Instructions for the task:
Return, from the listing that follows, each line containing the word "pages".

- - - -

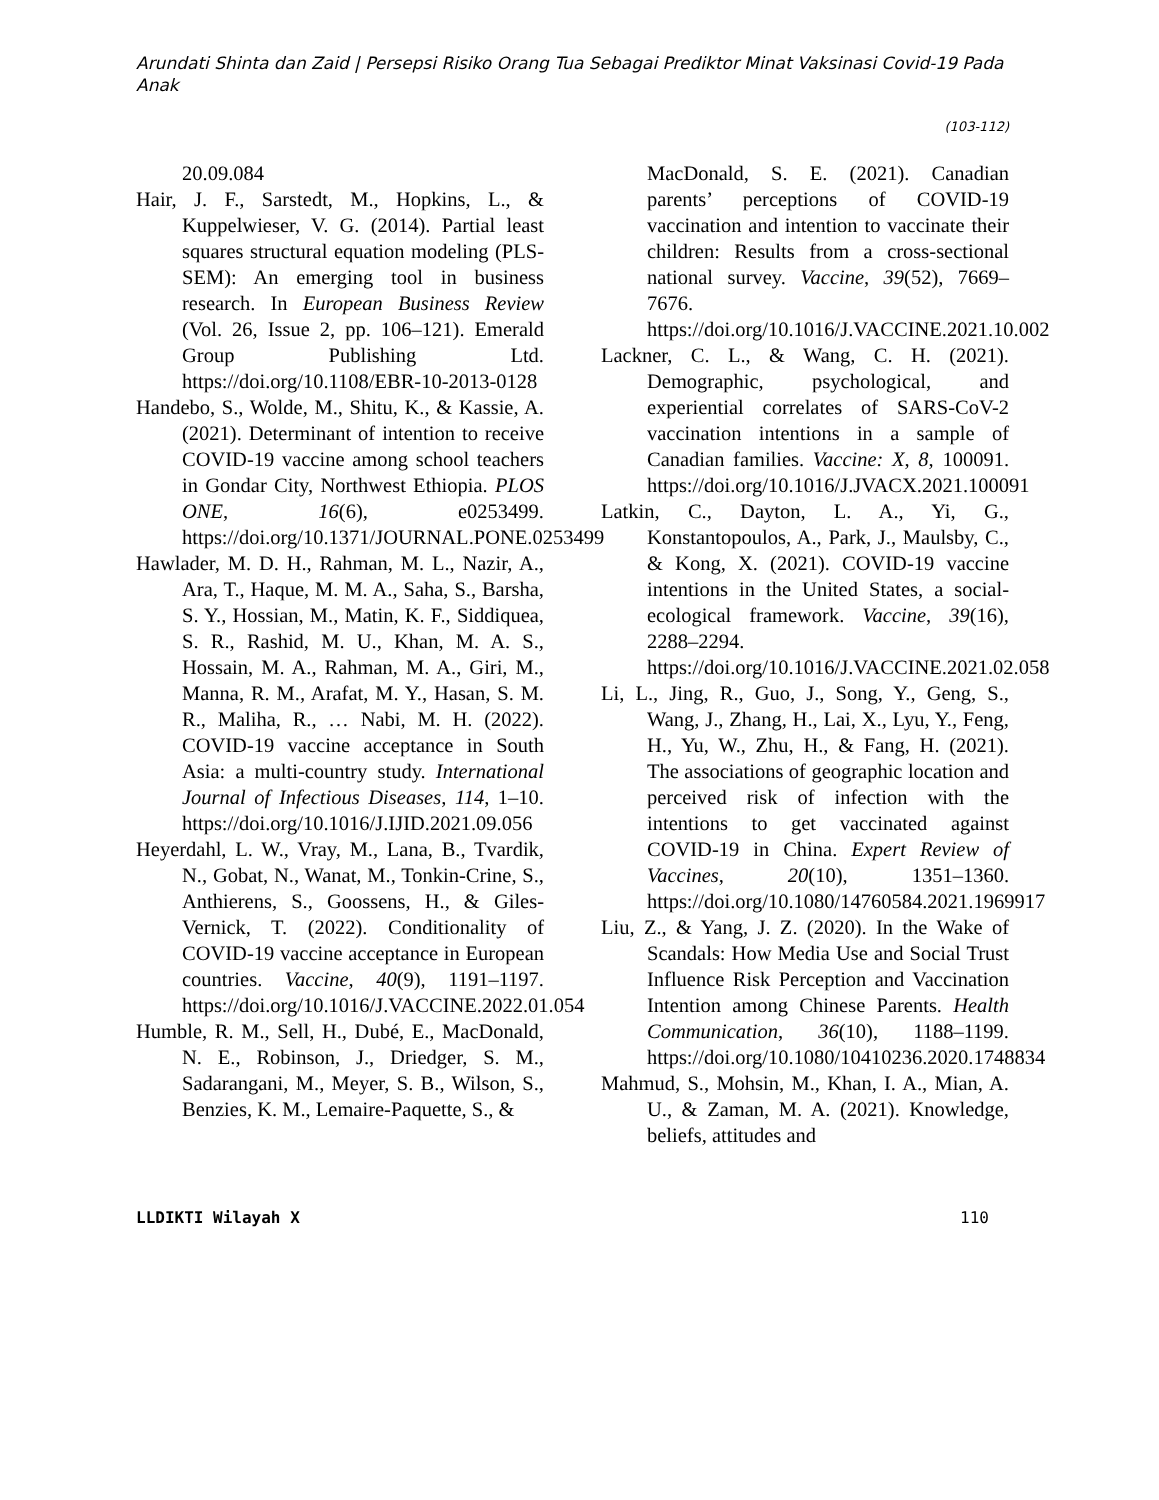Arundati Shinta dan Zaid | Persepsi Risiko Orang Tua Sebagai Prediktor Minat Vaksinasi Covid-19 Pada Anak
(103-112)
20.09.084
Hair, J. F., Sarstedt, M., Hopkins, L., & Kuppelwieser, V. G. (2014). Partial least squares structural equation modeling (PLS-SEM): An emerging tool in business research. In European Business Review (Vol. 26, Issue 2, pp. 106–121). Emerald Group Publishing Ltd. https://doi.org/10.1108/EBR-10-2013-0128
Handebo, S., Wolde, M., Shitu, K., & Kassie, A. (2021). Determinant of intention to receive COVID-19 vaccine among school teachers in Gondar City, Northwest Ethiopia. PLOS ONE, 16(6), e0253499. https://doi.org/10.1371/JOURNAL.PONE.0253499
Hawlader, M. D. H., Rahman, M. L., Nazir, A., Ara, T., Haque, M. M. A., Saha, S., Barsha, S. Y., Hossian, M., Matin, K. F., Siddiquea, S. R., Rashid, M. U., Khan, M. A. S., Hossain, M. A., Rahman, M. A., Giri, M., Manna, R. M., Arafat, M. Y., Hasan, S. M. R., Maliha, R., … Nabi, M. H. (2022). COVID-19 vaccine acceptance in South Asia: a multi-country study. International Journal of Infectious Diseases, 114, 1–10. https://doi.org/10.1016/J.IJID.2021.09.056
Heyerdahl, L. W., Vray, M., Lana, B., Tvardik, N., Gobat, N., Wanat, M., Tonkin-Crine, S., Anthierens, S., Goossens, H., & Giles-Vernick, T. (2022). Conditionality of COVID-19 vaccine acceptance in European countries. Vaccine, 40(9), 1191–1197. https://doi.org/10.1016/J.VACCINE.2022.01.054
Humble, R. M., Sell, H., Dubé, E., MacDonald, N. E., Robinson, J., Driedger, S. M., Sadarangani, M., Meyer, S. B., Wilson, S., Benzies, K. M., Lemaire-Paquette, S., &
MacDonald, S. E. (2021). Canadian parents’ perceptions of COVID-19 vaccination and intention to vaccinate their children: Results from a cross-sectional national survey. Vaccine, 39(52), 7669–7676. https://doi.org/10.1016/J.VACCINE.2021.10.002
Lackner, C. L., & Wang, C. H. (2021). Demographic, psychological, and experiential correlates of SARS-CoV-2 vaccination intentions in a sample of Canadian families. Vaccine: X, 8, 100091. https://doi.org/10.1016/J.JVACX.2021.100091
Latkin, C., Dayton, L. A., Yi, G., Konstantopoulos, A., Park, J., Maulsby, C., & Kong, X. (2021). COVID-19 vaccine intentions in the United States, a social-ecological framework. Vaccine, 39(16), 2288–2294. https://doi.org/10.1016/J.VACCINE.2021.02.058
Li, L., Jing, R., Guo, J., Song, Y., Geng, S., Wang, J., Zhang, H., Lai, X., Lyu, Y., Feng, H., Yu, W., Zhu, H., & Fang, H. (2021). The associations of geographic location and perceived risk of infection with the intentions to get vaccinated against COVID-19 in China. Expert Review of Vaccines, 20(10), 1351–1360. https://doi.org/10.1080/14760584.2021.1969917
Liu, Z., & Yang, J. Z. (2020). In the Wake of Scandals: How Media Use and Social Trust Influence Risk Perception and Vaccination Intention among Chinese Parents. Health Communication, 36(10), 1188–1199. https://doi.org/10.1080/10410236.2020.1748834
Mahmud, S., Mohsin, M., Khan, I. A., Mian, A. U., & Zaman, M. A. (2021). Knowledge, beliefs, attitudes and
LLDIKTI Wilayah X 110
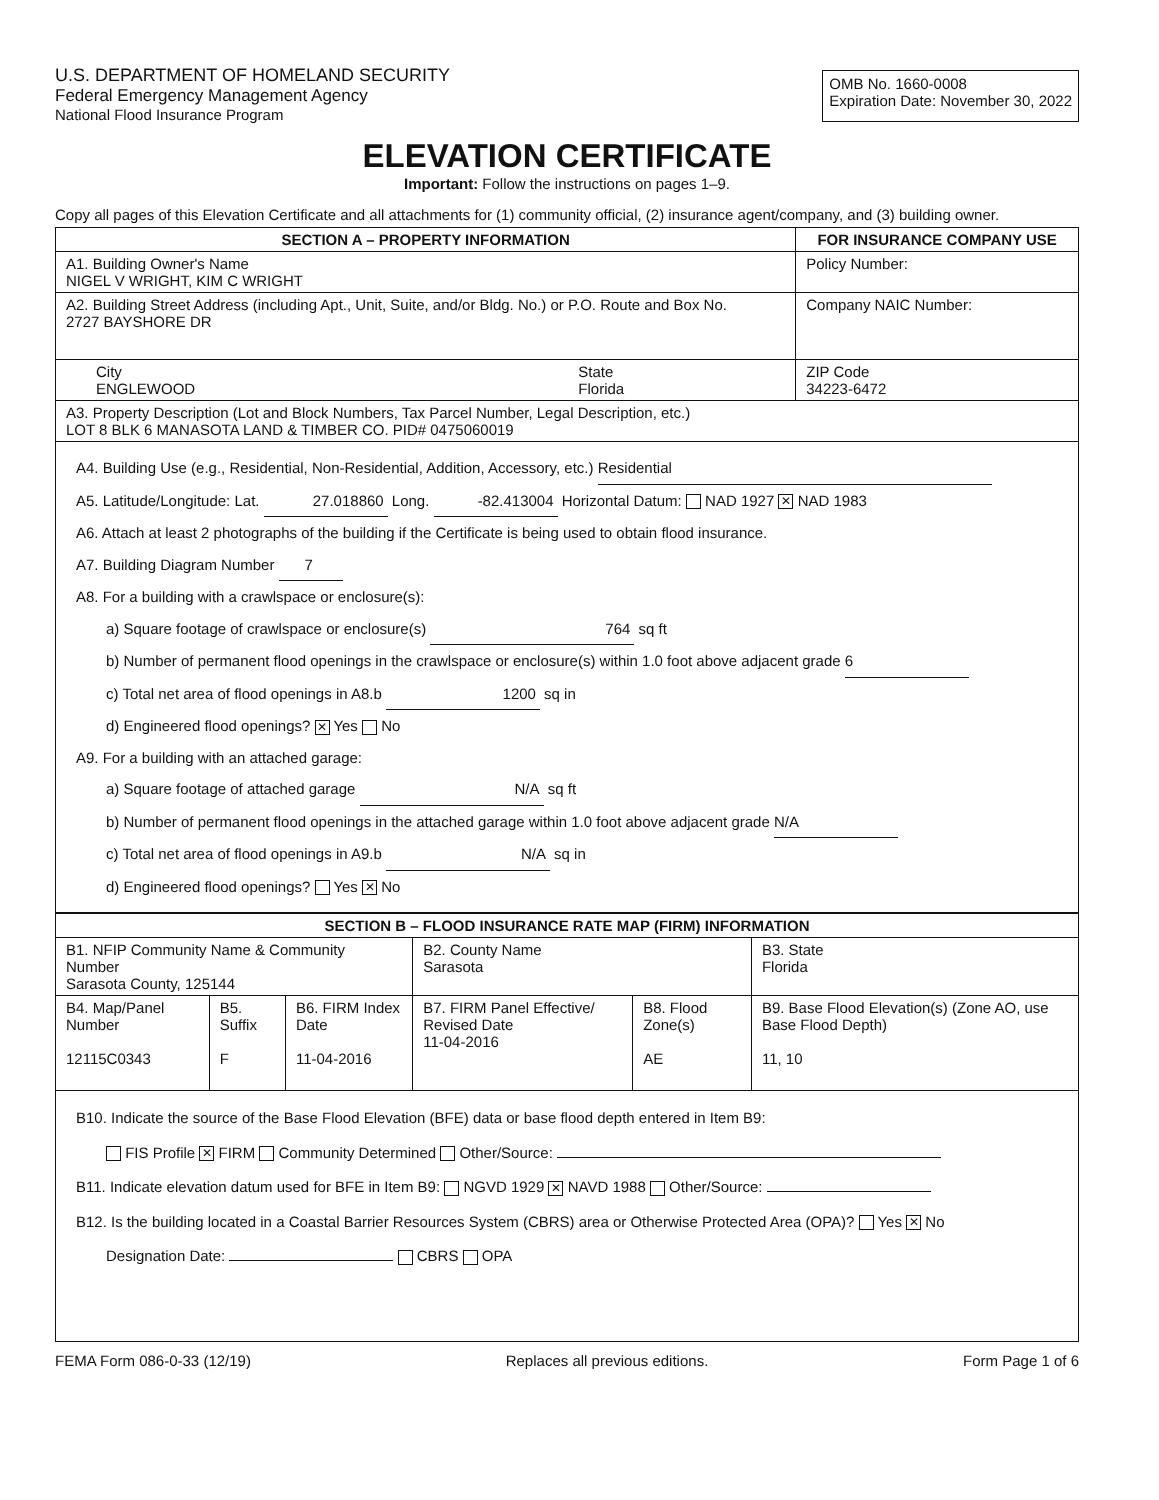U.S. DEPARTMENT OF HOMELAND SECURITY
Federal Emergency Management Agency
National Flood Insurance Program
OMB No. 1660-0008
Expiration Date: November 30, 2022
ELEVATION CERTIFICATE
Important: Follow the instructions on pages 1–9.
Copy all pages of this Elevation Certificate and all attachments for (1) community official, (2) insurance agent/company, and (3) building owner.
| SECTION A – PROPERTY INFORMATION | | FOR INSURANCE COMPANY USE |
| --- | --- | --- |
| A1. Building Owner's Name NIGEL V WRIGHT, KIM C WRIGHT | | Policy Number: |
| A2. Building Street Address (including Apt., Unit, Suite, and/or Bldg. No.) or P.O. Route and Box No. 2727 BAYSHORE DR | | Company NAIC Number: |
| City ENGLEWOOD | State Florida | ZIP Code 34223-6472 |
| A3. Property Description (Lot and Block Numbers, Tax Parcel Number, Legal Description, etc.) LOT 8 BLK 6 MANASOTA LAND & TIMBER CO. PID# 0475060019 | | |
| A4. Building Use (e.g., Residential, Non-Residential, Addition, Accessory, etc.) Residential A5. Latitude/Longitude: Lat. 27.018860 Long. -82.413004 Horizontal Datum: NAD 1927 ✕ NAD 1983 A6. Attach at least 2 photographs of the building if the Certificate is being used to obtain flood insurance. A7. Building Diagram Number 7 A8. For a building with a crawlspace or enclosure(s): a) Square footage of crawlspace or enclosure(s) 764 sq ft b) Number of permanent flood openings in the crawlspace or enclosure(s) within 1.0 foot above adjacent grade 6 c) Total net area of flood openings in A8.b 1200 sq in d) Engineered flood openings? ✕ Yes No A9. For a building with an attached garage: a) Square footage of attached garage N/A sq ft b) Number of permanent flood openings in the attached garage within 1.0 foot above adjacent grade N/A c) Total net area of flood openings in A9.b N/A sq in d) Engineered flood openings? Yes ✕ No | | |
| SECTION B – FLOOD INSURANCE RATE MAP (FIRM) INFORMATION | | | | | |
| --- | --- | --- | --- | --- | --- |
| B1. NFIP Community Name & Community Number Sarasota County, 125144 | | | B2. County Name Sarasota | | B3. State Florida |
| B4. Map/Panel Number 12115C0343 | B5. Suffix F | B6. FIRM Index Date 11-04-2016 | B7. FIRM Panel Effective/ Revised Date 11-04-2016 | B8. Flood Zone(s) AE | B9. Base Flood Elevation(s) (Zone AO, use Base Flood Depth) 11, 10 |
| B10. Indicate the source of the Base Flood Elevation (BFE) data or base flood depth entered in Item B9: FIS Profile ✕ FIRM Community Determined Other/Source: B11. Indicate elevation datum used for BFE in Item B9: NGVD 1929 ✕ NAVD 1988 Other/Source: B12. Is the building located in a Coastal Barrier Resources System (CBRS) area or Otherwise Protected Area (OPA)? Yes ✕ No Designation Date: CBRS OPA | | | | | |
FEMA Form 086-0-33 (12/19) Replaces all previous editions. Form Page 1 of 6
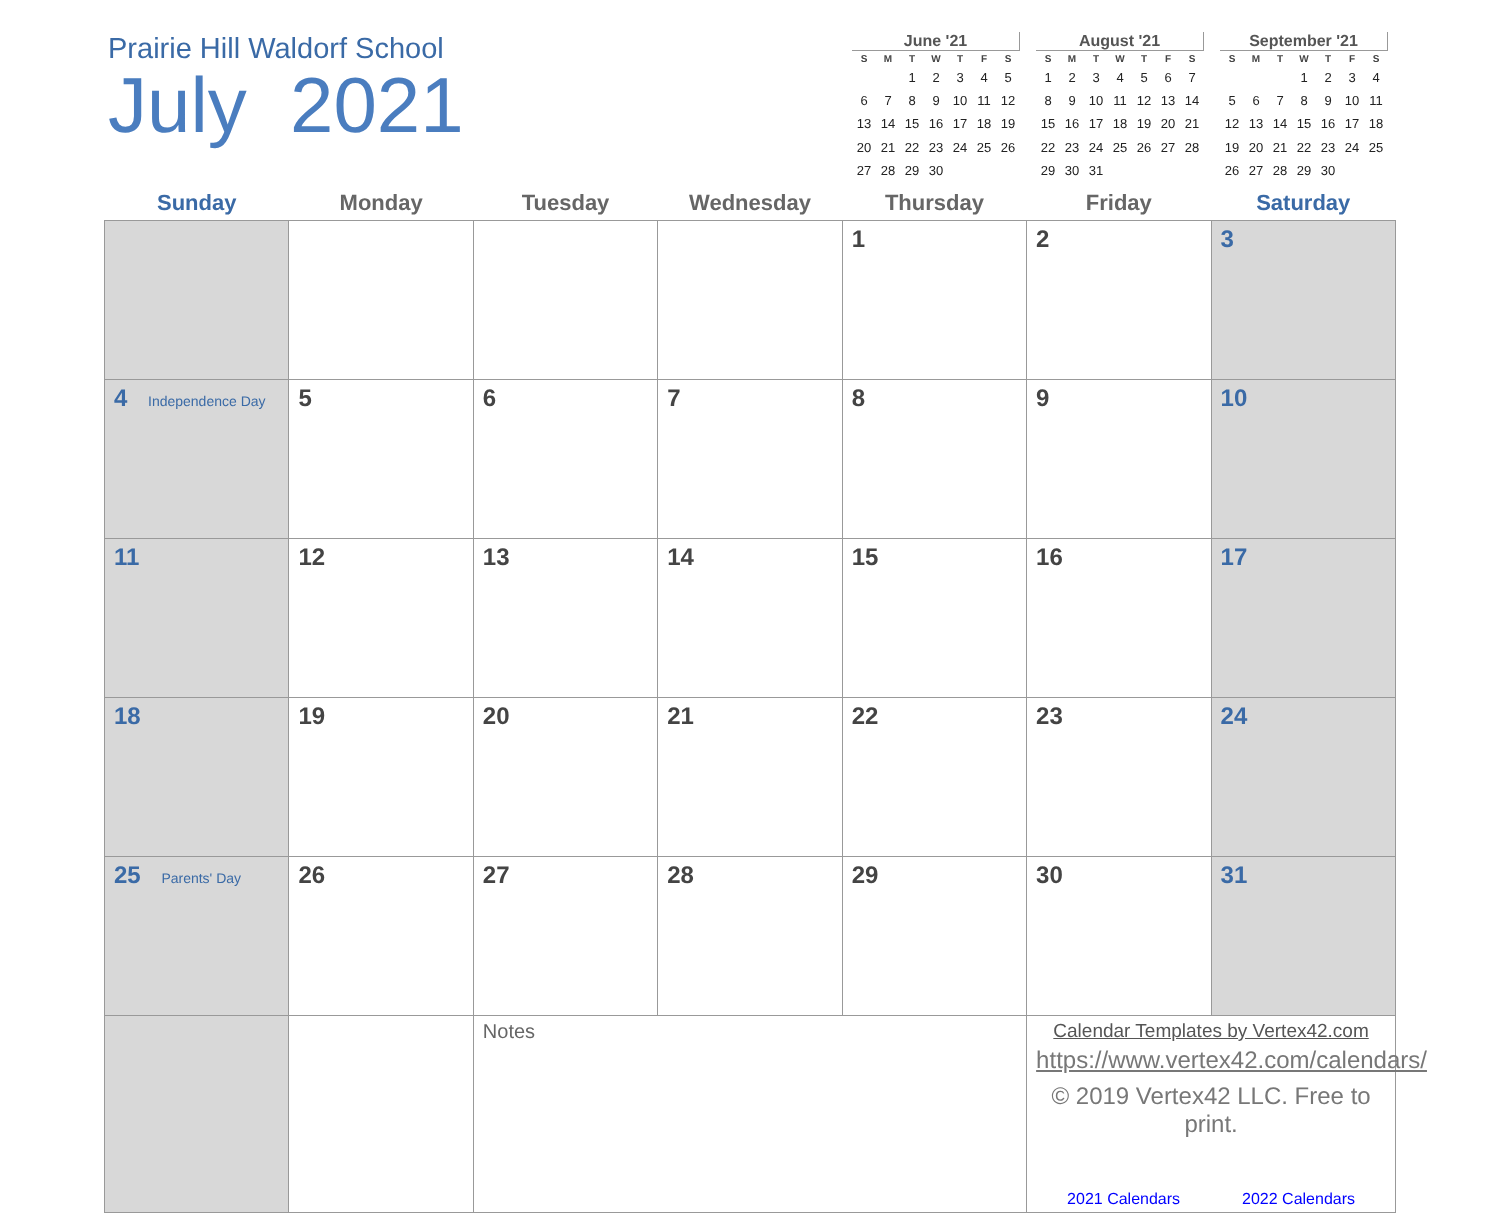Prairie Hill Waldorf School
July 2021
June '21
| S | M | T | W | T | F | S |
| --- | --- | --- | --- | --- | --- | --- |
| | | 1 | 2 | 3 | 4 | 5 |
| 6 | 7 | 8 | 9 | 10 | 11 | 12 |
| 13 | 14 | 15 | 16 | 17 | 18 | 19 |
| 20 | 21 | 22 | 23 | 24 | 25 | 26 |
| 27 | 28 | 29 | 30 | | | |
August '21
| S | M | T | W | T | F | S |
| --- | --- | --- | --- | --- | --- | --- |
| 1 | 2 | 3 | 4 | 5 | 6 | 7 |
| 8 | 9 | 10 | 11 | 12 | 13 | 14 |
| 15 | 16 | 17 | 18 | 19 | 20 | 21 |
| 22 | 23 | 24 | 25 | 26 | 27 | 28 |
| 29 | 30 | 31 | | | | |
September '21
| S | M | T | W | T | F | S |
| --- | --- | --- | --- | --- | --- | --- |
| | | | 1 | 2 | 3 | 4 |
| 5 | 6 | 7 | 8 | 9 | 10 | 11 |
| 12 | 13 | 14 | 15 | 16 | 17 | 18 |
| 19 | 20 | 21 | 22 | 23 | 24 | 25 |
| 26 | 27 | 28 | 29 | 30 | | |
| Sunday | Monday | Tuesday | Wednesday | Thursday | Friday | Saturday |
| --- | --- | --- | --- | --- | --- | --- |
| | | | | 1 | 2 | 3 |
| 4 Independence Day | 5 | 6 | 7 | 8 | 9 | 10 |
| 11 | 12 | 13 | 14 | 15 | 16 | 17 |
| 18 | 19 | 20 | 21 | 22 | 23 | 24 |
| 25 Parents' Day | 26 | 27 | 28 | 29 | 30 | 31 |
| | | Notes | | | Calendar Templates by Vertex42.com https://www.vertex42.com/calendars/ © 2019 Vertex42 LLC. Free to print. 2021 Calendars 2022 Calendars | |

- - - -

Task result:
Important: Follow the instructions on pages 1–9.
Copy all pages of this Elevation Certificate and all attachments for (1) community official, (2) insurance agent/company, and (3) building owner.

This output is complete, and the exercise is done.